I'm listening now. I loved Dr. Harley's answer to "how much time would you give her."
Yes, as he mentioned when a bipolar person goes manic they can become paranoid. Thus when my wife says she needs time, I imagine waiting for her for ten years, wondering if she will ever love me again. In reality it will probably only take a few years.
One of the things he doesn't realize due to only having about 6 minutes talking to me before the show is how much good the therapy will do me. I have low self esteem issues that play into my medical issues and therapy will help tremendously with that.
I realize now that I do need to research further into medication to use for spot mania; I have only tried one so far, and there are a number of others. If it is simply a matter of medication as he says then I can prevent this from ever happening again.
I am going to talk to my wife at some point about getting control of my pay check. I could still quit my job but I would have to be way past sane to do that. Giving her control of my check would prevent me from simply withholding support from her if I get angry. This would make her feel more secure I would think.
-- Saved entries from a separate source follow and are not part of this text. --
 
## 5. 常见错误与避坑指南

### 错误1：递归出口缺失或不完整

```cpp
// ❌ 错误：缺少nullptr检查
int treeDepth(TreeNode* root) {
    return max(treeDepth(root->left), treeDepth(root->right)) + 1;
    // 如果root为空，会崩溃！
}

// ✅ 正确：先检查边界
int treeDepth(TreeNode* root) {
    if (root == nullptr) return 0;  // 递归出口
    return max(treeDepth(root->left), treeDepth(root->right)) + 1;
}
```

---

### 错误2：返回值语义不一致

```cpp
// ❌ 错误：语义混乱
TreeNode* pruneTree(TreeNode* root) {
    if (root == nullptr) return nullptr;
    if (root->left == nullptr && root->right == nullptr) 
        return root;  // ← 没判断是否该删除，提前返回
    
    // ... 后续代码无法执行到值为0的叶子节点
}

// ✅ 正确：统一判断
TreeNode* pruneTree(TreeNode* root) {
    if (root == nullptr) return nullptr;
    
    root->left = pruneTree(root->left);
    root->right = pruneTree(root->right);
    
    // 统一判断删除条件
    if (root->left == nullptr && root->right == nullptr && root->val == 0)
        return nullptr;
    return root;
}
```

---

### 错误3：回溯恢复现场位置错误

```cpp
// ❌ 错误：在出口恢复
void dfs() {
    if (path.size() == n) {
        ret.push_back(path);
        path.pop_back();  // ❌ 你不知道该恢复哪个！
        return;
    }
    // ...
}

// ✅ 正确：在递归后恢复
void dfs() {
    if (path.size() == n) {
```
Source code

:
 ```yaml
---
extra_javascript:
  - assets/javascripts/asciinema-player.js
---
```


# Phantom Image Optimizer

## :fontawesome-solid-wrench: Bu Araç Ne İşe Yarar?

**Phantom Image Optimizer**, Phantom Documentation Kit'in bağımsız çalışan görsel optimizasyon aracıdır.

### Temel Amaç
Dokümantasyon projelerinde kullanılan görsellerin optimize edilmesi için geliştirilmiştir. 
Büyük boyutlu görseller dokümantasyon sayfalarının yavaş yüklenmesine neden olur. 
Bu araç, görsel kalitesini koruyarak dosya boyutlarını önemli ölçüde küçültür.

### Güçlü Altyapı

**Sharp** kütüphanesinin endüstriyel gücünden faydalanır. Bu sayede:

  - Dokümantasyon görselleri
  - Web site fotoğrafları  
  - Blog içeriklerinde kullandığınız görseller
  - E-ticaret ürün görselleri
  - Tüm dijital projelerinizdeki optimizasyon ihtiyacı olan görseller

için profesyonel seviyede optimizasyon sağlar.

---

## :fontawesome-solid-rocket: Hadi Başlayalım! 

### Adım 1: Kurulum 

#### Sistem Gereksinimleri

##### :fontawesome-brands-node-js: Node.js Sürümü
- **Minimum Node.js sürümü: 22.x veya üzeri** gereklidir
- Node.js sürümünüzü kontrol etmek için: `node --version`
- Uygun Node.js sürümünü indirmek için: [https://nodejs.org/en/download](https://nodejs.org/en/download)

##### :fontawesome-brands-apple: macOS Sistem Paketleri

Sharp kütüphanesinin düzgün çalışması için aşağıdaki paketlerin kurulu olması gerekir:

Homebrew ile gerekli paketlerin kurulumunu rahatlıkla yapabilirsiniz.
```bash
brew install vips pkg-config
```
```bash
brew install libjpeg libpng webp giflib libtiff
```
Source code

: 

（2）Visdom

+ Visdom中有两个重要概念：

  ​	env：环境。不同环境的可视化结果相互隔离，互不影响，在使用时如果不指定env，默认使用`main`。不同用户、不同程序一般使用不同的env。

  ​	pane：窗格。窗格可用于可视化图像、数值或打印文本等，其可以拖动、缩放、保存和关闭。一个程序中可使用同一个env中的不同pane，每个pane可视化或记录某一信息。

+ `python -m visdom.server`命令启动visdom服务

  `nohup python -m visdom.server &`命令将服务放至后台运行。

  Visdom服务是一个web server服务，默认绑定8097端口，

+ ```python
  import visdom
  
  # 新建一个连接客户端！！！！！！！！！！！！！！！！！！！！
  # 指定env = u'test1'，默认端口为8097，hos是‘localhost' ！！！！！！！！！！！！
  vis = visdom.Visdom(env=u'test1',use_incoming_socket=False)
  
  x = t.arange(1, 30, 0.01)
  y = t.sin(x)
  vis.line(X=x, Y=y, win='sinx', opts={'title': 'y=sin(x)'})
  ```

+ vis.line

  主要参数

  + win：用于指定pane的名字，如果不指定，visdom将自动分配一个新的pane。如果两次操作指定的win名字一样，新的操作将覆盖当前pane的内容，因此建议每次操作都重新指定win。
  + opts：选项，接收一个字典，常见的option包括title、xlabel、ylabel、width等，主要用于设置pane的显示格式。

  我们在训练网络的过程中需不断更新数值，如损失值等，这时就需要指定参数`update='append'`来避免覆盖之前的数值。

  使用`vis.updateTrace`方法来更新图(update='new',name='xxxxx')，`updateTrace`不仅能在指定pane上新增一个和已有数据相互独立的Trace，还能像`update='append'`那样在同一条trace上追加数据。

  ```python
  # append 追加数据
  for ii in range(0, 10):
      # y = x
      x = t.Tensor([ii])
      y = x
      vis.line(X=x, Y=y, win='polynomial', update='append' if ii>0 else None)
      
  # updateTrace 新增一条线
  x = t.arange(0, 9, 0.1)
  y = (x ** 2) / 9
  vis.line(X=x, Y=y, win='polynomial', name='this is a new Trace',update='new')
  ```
I will probably need to demonstrate stability for several years in order for her to love me again. If we do end up planning on getting back together again we would spend a good amount of time laying ground rules and putting a plan in place to make her feel safe.
Oddly enough, the guy I plan on moving in with after my mother passes had some sort of episode today of which I do not know the details. I know he is on meds, not sure of his diagnosis. I thought it was ironic how I was now in the same situation as my wife is, living with someone who I am not sure is safe to be around, and I fully understood how she feels.